Reaching out to family in need
With shelters in area full, woman steps up
For families in need, there are government agencies, there are charities and then there are a few people like Eunice Morse – maybe too few.
When a family sought refuge in Spokane recently, they fell through the community’s safety net. There to catch them was Morse, a member of the Central Seventh Day Adventist Church.
“That’s what God would want,” said Morse, 60.
She often sits in the foyer of her church at 828 W. Spofford Ave., where she welcomes new congregants. A month ago, Chrystie Thatcher’s family walked through the door. The 43-year-old woman had spent everything she had to get to Spokane with her two daughters and two granddaughters.
There was no money left over for a motel, and there were no vacancies at local homeless shelters, so Morse invited them to stay with her – Thatcher; her daughters Lorin, 18, and Kamrin, 12; her granddaughter Mariah, 8; and Lorin’s 11-month-old daughter Ocean.
When Thatcher was joined this week by her husband, Tom Zinn, Morse put four of the family members up in an inexpensive Airway Heights motel, keeping only Lorin and the baby in her modest home.
Morse helped Thatcher enroll Kamrin and Mariah in public school. Thatcher’s husband, a roofer by trade, is looking for employment. Meanwhile, they have called every social service agency in town searching for temporary housing.
The Salvation Army’s Family Emergency shelter, the only one that accepts couples, has a waiting list. Some shelters have wait times of up to six months, and others require a referral even if there were an opening. Morse has filled three pages of a notebook with the names, addresses and phone numbers of agencies that so far have been unable to help.

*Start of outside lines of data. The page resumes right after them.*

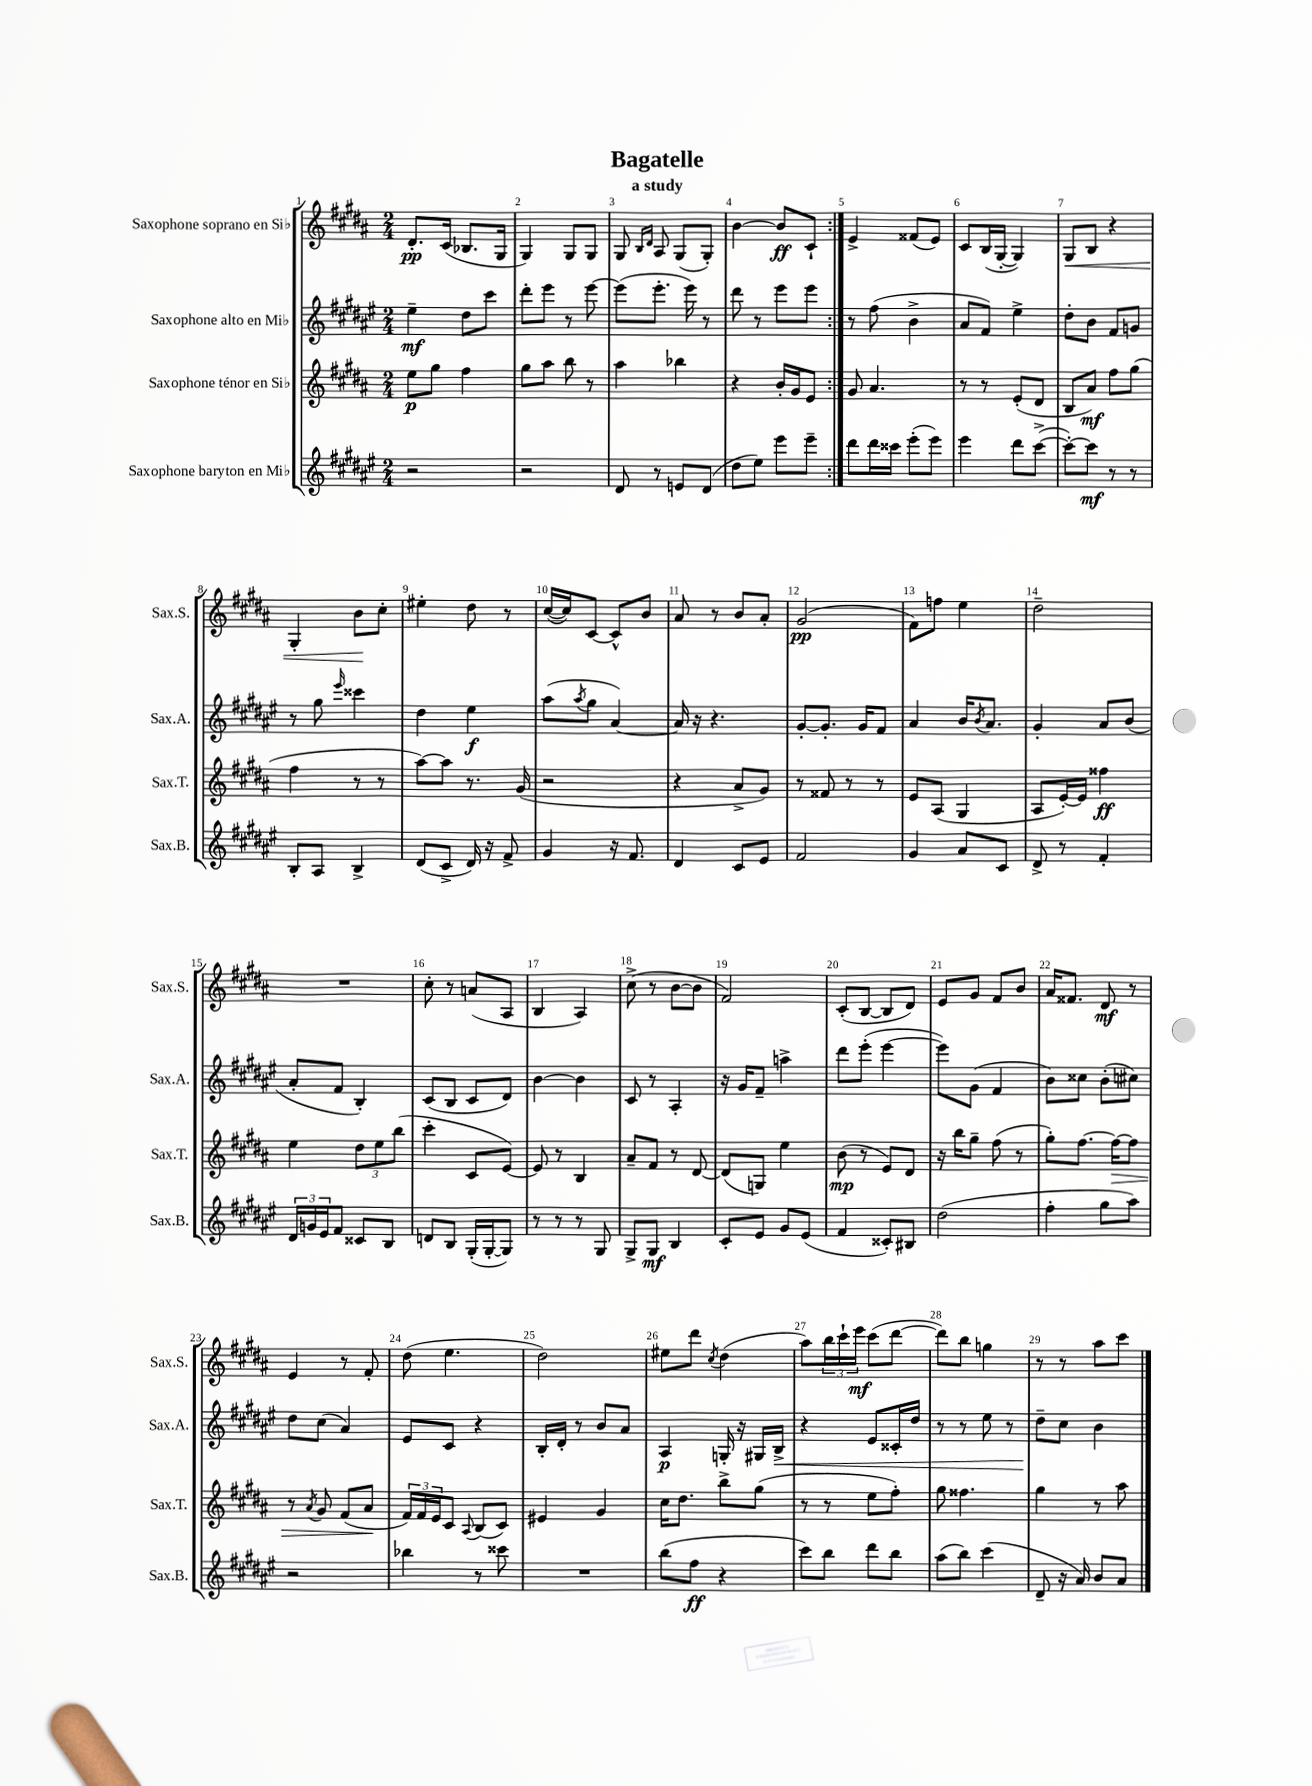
\header { title = "Bagatelle" subtitle = "a study" }
<<
\new StaffGroup <<
\new Staff = "s0" \with { instrumentName = "Saxophone soprano en Sib" shortInstrumentName = "Sax.S." } {
    \clef treble \key b \major \numericTimeSignature \time 2/4
    \repeat volta 2 { dis'8.-.\pp cis'16( bes8. gis16 |
    gis4) gis8 gis8 |
    gis8 \grace { b16 dis'16 } ais8 gis8( gis8-.) |
    b'4~ b'8\ff cis'8-! | }
    e'4-> fisis'8( e'8) |
    cis'8 b16( gis16~-. gis4) |
    gis8\< b8 r4 |
    gis4-. b'8\! cis''8-. |
    eis''4-. dis''8 r8 |
    cis''16~( cis''16) cis'8~ cis'8-^ b'8 |
    ais'8 r8 b'8 ais'8-. |
    gis'2\pp( |
    fis'8) f''8 e''4 |
    dis''2-- |
    R2 |
    cis''8-. r8 a'8( ais8 |
    b4 ais4) |
    cis''8->( r8 b'8~ b'8 |
    fis'2) |
    cis'8-.( b8~ b8 dis'8) |
    e'8 gis'8 fis'8 b'8 |
    ais'16 fisis'8. dis'8\mf r8 |
    e'4 r8 fis'8-. |
    dis''8( e''4. |
    dis''2) |
    eis''8 dis'''8 \acciaccatura { cis''8 } dis''4( |
    ais''8) \tuplet 3/2 { b''16 cis'''16-! e'''16\mf } cis'''8( dis'''8~ |
    dis'''8) b''8 g''4 |
    r8 r8 ais''8 cis'''8 \bar "|." |
}
\new Staff = "s1" \with { instrumentName = "Saxophone alto en Mib" shortInstrumentName = "Sax.A." } {
    \clef treble \key fis \major \numericTimeSignature \time 2/4
    \repeat volta 2 { eis''4--\mf dis''8 cis'''8 |
    dis'''8-. eis'''8 r8 eis'''8~ |
    eis'''8( eis'''8.-. eis'''16) r8 |
    dis'''8 r8 eis'''8 eis'''8 | }
    r8 fis''8( b'4-> |
    ais'8 fis'8) eis''4-> |
    dis''8-. b'8 fis'8 g'8 |
    r8 gis''8 \grace { eis'''16 } cisis'''4 |
    dis''4 eis''4\f |
    ais''8( \acciaccatura { ais''8 } gis''8 ais'4~) |
    ais'16 r16 r4. |
    gis'8~-. gis'8.-. gis'16 fis'8 |
    ais'4 b'16 \acciaccatura { b'8 } ais'8. |
    gis'4-. ais'8 b'8( |
    ais'8-. fis'8 b4-.) |
    cis'8( b8 cis'8 dis'8) |
    b'4~ b'4 |
    cis'8 r8 ais4-. |
    r16 gis'16 fis'8-- a''4-> |
    dis'''8 eis'''8-.( eis'''4~ |
    eis'''8) gis'8( fis'4 |
    b'8) cisis''8 b'8-.( cis''8) |
    dis''8 cis''8( ais'4) |
    eis'8 cis'8 r4 |
    b16-. dis'16-. r8 b'8 ais'8 |
    ais4\p g16-. r16 gis16 b16->\< |
    r4 eis'8 cisis'16-. dis''16 |
    r8 r8 eis''8 r8 |
    dis''8--\! cis''8 b'4 \bar "|." |
}
\new Staff = "s2" \with { instrumentName = "Saxophone ténor en Sib" shortInstrumentName = "Sax.T." } {
    \clef treble \key b \major \numericTimeSignature \time 2/4
    \repeat volta 2 { e''8\p gis''8 fis''4 |
    gis''8 ais''8 b''8 r8 |
    ais''4 bes''4 |
    r4 b'16-. gis'16 e'8 | }
    gis'8 ais'4. |
    r8 r8 e'8-.( dis'8 |
    b8 ais'8\mf) fis''8 gis''8( |
    fis''4 r8 r8 |
    ais''8~) ais''8 r8. gis'16( |
    r2 |
    r4 ais'8-> gis'8) |
    r8 fisis'8 r8 r8 |
    e'8 ais8( gis4 |
    ais8 e'16~-.) e'16 fisis''4\ff |
    e''4 \tuplet 3/2 { dis''8 e''8 b''8( } |
    cis'''4-. cis'8 e'8~) |
    e'8 r8 b4 |
    ais'8-- fis'8 r8 dis'8~ |
    dis'8( g8) e''4 |
    b'8\mp( r8 e'8) dis'8 |
    r16 b''16 gis''8-- fis''8( r8 |
    gis''8-.) fis''8.~ fis''16~\> fis''8 |
    r8 \acciaccatura { ais'8 } gis'8 fis'8( ais'8\! |
    \tuplet 3/2 { fis'16) fis'16 e'16 } cis'8 \appoggiatura { ais8 } b8( cis'8) |
    eis'4 gis'4 |
    cis''16 dis''8. b''8-> gis''8( |
    r8 r8 e''8 fis''8-.) |
    gis''8 fisis''4. |
    gis''4 r8 ais''8 \bar "|." |
}
\new Staff = "s3" \with { instrumentName = "Saxophone baryton en Mib" shortInstrumentName = "Sax.B." } {
    \clef treble \key fis \major \numericTimeSignature \time 2/4
    \repeat volta 2 { r2 |
    r2 |
    dis'8 r8 e'8 dis'8( |
    dis''8 eis''8) eis'''8 eis'''8-- | }
    dis'''8 dis'''16 cisis'''16 eis'''8-.( eis'''8) |
    eis'''4 dis'''8 cis'''8~->( |
    cis'''8~-.) cis'''8\mf r8 r8 |
    b8-. ais8 b4-> |
    dis'8( cis'8-> dis'16) r16 fis'8-> |
    gis'4 r16 fis'8. |
    dis'4 cis'8 eis'8 |
    fis'2 |
    gis'4 ais'8 cis'8 |
    dis'8-> r8 fis'4-. |
    \tuplet 3/2 { dis'16 g'16 eis'16 } fis'8 cisis'8 b8 |
    d'8 b8 gis16-.( gis16~-. gis8) |
    r8 r8 r8 gis8 |
    gis8-> gis8\mf b4 |
    cis'8-. eis'8 gis'8 eis'8( |
    fis'4 cisis'8-.) bis8 |
    dis''2( |
    fis''4-. gis''8 ais''8) |
    r2 |
    bes''4 r8 cisis'''8 |
    R2 |
    b''8( fis''8\ff r4 |
    cis'''8) b''8 dis'''8 b''8 |
    ais''8( b''8) cis'''4( |
    dis'8-- r16 ais'16) b'8 ais'8 \bar "|." |
}
>>
>>
\layout { \context { \Score \override BarNumber.break-visibility = ##(#f #t #t) barNumberVisibility = #all-bar-numbers-visible } }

“You have to be in a program to get into a program,” Morse complained.
Frustrated, Morse offers advice to people contributing to these agencies: “Make sure the money they are giving is really opening doors for people in need.”
Thatcher’s family came to Spokane from Yuba City, Calif., in search of sanctuary after the criminal justice system failed them.
In August 2001, Thatcher’s 19-year-old daughter, Erin, was shot in the neck by Dajuan Martelle Williams, the father of her unborn baby, according to reports in Yuba City’s local newspaper, where Morse worked in the mailroom.
Erin – in a coma from which she would never recover – was kept on life support until her child was born in January 2002. Erin died the following month. Family friends adopted the baby, and Thatcher took Erin’s other child, Mariah, who was 1 year old when her mother was shot.
Williams, who had faced a murder charge, pleaded no contest to involuntary manslaughter and was sentenced to six years in prison. Despite the state’s promise to the family that he would not be paroled into the community, Williams was released in Yuba City.
When Thatcher saw her daughter’s killer on the street, she called the parole officer and reminded him of the state’s promise.
“You’re right, he wasn’t supposed to be paroled here,” the officer told her. She never heard from the officer again.
So Thatcher gathered up what remained of her family and fled in fear. A family friend who had lived in Spokane recommended she head to the Inland Northwest and seek help at the friend’s former church, Central Seventh Day Adventist. There Thatcher found Morse.
“We came to Spokane because we heard it was a good place,” Thatcher said. “But we can’t rely on Eunice to do everything.”
Morse, who lives on Social Security, has paid the family’s motel bill until today and is trying to scrape a little money together for another week’s stay.
“No matter what you have, you can always share it with somebody,” Morse said. “Maybe that’s why God brought all this to light.”